• [QUOTED PASSAGE]
◆ ◆ ◆ ◆
Chiral Polymeric Diamine Ligands for Iridium-Catalyzed Asymmetric Transfer Hydrogenation

Yaodong Lin , Guangqing Xu †,*, Wenjun Tang †,‡,*
PMCID: PMC11669096  PMID: 39319748

Abstract

graphic file with name ja4c09516_0008.jpg

A series of polymeric chiral diamine ligands are developed by diboron-templated asymmetric reductive couplings, and their iridium complexes Ir–polydiamines are efficient and recyclable catalysts for asymmetric transfer hydrogenation (ATH) of functionalized ketones, affording a series of optically active secondary alcohols in excellent enantioselectivities (up to 99% ee) and unprecedentedly high total TONs (12,000, six cycles). Ir–polydiamine catalysts with longer chains offered higher reactivities, providing a plausible deactivation mechanism and practical solutions of ATH for vitamin B5 and phenylephrine.
◆ ◆ ◆ ◆
• [EXCERPTED RECORDS]
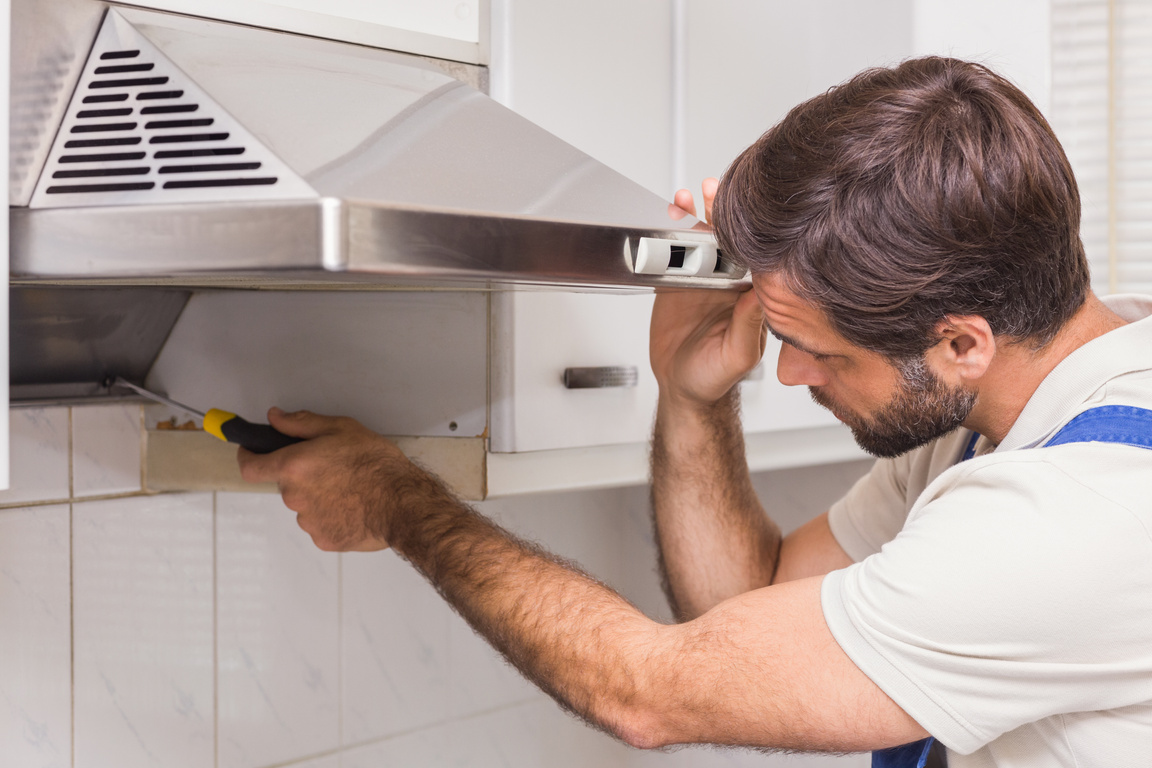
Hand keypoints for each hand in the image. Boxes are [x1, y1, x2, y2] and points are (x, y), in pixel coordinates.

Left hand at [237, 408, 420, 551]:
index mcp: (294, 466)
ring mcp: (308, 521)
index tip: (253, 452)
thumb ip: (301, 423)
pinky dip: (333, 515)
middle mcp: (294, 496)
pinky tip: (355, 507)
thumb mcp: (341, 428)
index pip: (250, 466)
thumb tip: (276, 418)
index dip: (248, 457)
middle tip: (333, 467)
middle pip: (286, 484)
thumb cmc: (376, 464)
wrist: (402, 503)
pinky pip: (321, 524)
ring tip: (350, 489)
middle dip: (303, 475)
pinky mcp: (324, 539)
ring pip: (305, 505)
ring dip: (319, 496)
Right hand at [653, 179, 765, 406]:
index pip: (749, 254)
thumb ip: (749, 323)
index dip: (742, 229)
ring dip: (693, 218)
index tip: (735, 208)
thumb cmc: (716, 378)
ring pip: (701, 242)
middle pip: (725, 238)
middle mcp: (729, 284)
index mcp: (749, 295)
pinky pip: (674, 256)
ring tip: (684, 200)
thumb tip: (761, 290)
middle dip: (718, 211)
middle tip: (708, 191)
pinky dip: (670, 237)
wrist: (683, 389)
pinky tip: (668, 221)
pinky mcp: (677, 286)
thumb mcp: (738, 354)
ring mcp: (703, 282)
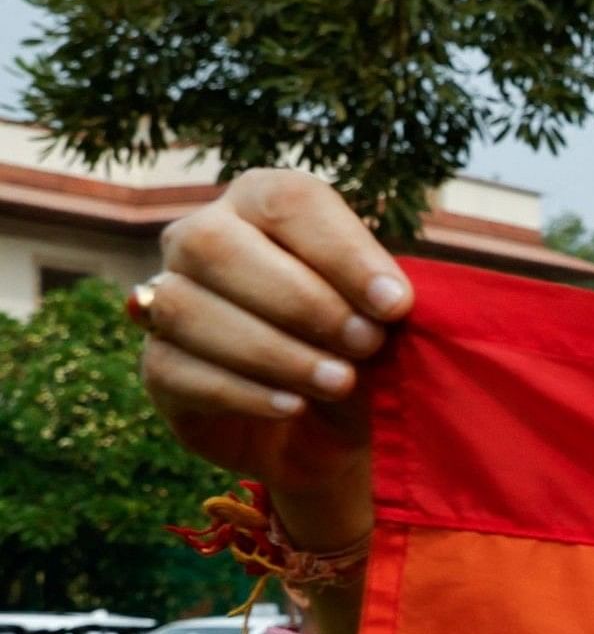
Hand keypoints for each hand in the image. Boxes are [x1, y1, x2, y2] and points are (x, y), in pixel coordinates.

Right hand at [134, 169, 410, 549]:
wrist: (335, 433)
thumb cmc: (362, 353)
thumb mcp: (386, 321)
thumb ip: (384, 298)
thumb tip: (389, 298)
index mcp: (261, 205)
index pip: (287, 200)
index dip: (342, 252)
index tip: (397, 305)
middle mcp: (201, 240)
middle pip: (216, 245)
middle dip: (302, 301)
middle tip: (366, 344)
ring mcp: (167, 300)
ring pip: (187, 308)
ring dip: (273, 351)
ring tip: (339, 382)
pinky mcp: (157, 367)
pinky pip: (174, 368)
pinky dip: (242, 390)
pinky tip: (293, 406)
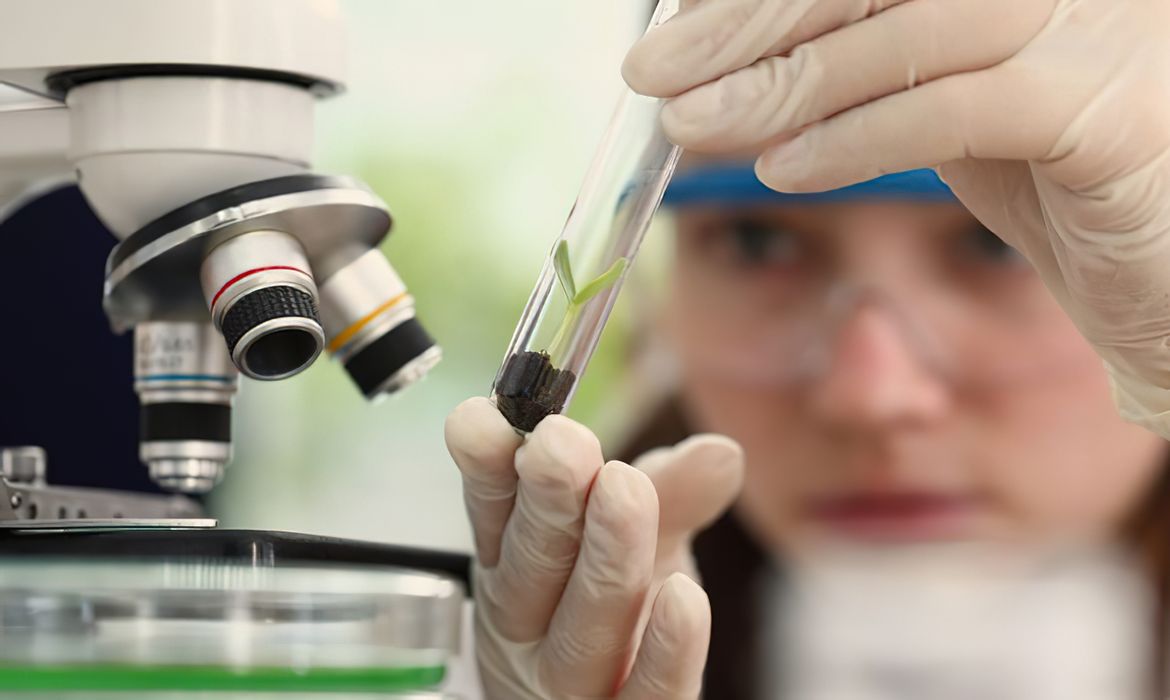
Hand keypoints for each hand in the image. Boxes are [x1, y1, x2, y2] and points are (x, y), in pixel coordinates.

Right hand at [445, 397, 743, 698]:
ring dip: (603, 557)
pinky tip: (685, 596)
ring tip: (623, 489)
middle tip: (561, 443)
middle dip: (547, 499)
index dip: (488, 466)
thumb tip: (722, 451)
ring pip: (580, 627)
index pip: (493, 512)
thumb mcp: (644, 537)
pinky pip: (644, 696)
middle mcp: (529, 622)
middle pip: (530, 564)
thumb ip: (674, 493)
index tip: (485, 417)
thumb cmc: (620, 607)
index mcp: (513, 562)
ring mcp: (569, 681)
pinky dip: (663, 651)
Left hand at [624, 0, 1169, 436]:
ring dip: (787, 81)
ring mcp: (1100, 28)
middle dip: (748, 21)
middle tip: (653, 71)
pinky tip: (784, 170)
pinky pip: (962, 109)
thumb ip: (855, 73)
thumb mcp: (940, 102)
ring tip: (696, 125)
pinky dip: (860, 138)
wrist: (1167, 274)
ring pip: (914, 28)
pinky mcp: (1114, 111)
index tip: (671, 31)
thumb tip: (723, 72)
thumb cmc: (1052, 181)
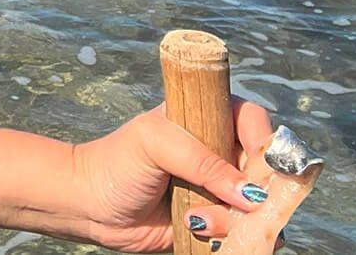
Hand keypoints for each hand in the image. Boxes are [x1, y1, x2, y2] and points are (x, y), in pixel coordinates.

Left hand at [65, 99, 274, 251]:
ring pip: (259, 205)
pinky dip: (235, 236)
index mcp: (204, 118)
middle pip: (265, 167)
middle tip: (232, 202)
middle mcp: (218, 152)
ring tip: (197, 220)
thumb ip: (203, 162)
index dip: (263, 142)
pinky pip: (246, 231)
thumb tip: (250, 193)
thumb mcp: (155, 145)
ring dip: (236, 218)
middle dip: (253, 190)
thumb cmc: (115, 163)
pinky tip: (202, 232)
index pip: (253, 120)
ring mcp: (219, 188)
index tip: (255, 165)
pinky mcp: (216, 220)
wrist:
◆ ◆ ◆ ◆
• [REQUIRED ACTION]
Please print the full passage on chiral polymeric diamine ligands again, word for word, from its title through its last sentence.

• [OUTPUT BELOW]
Chiral Polymeric Diamine Ligands for Iridium-Catalyzed Asymmetric Transfer Hydrogenation

Yaodong Lin , Guangqing Xu †,*, Wenjun Tang †,‡,*
PMCID: PMC11669096  PMID: 39319748

Abstract

graphic file with name ja4c09516_0008.jpg

A series of polymeric chiral diamine ligands are developed by diboron-templated asymmetric reductive couplings, and their iridium complexes Ir–polydiamines are efficient and recyclable catalysts for asymmetric transfer hydrogenation (ATH) of functionalized ketones, affording a series of optically active secondary alcohols in excellent enantioselectivities (up to 99% ee) and unprecedentedly high total TONs (12,000, six cycles). Ir–polydiamine catalysts with longer chains offered higher reactivities, providing a plausible deactivation mechanism and practical solutions of ATH for vitamin B5 and phenylephrine.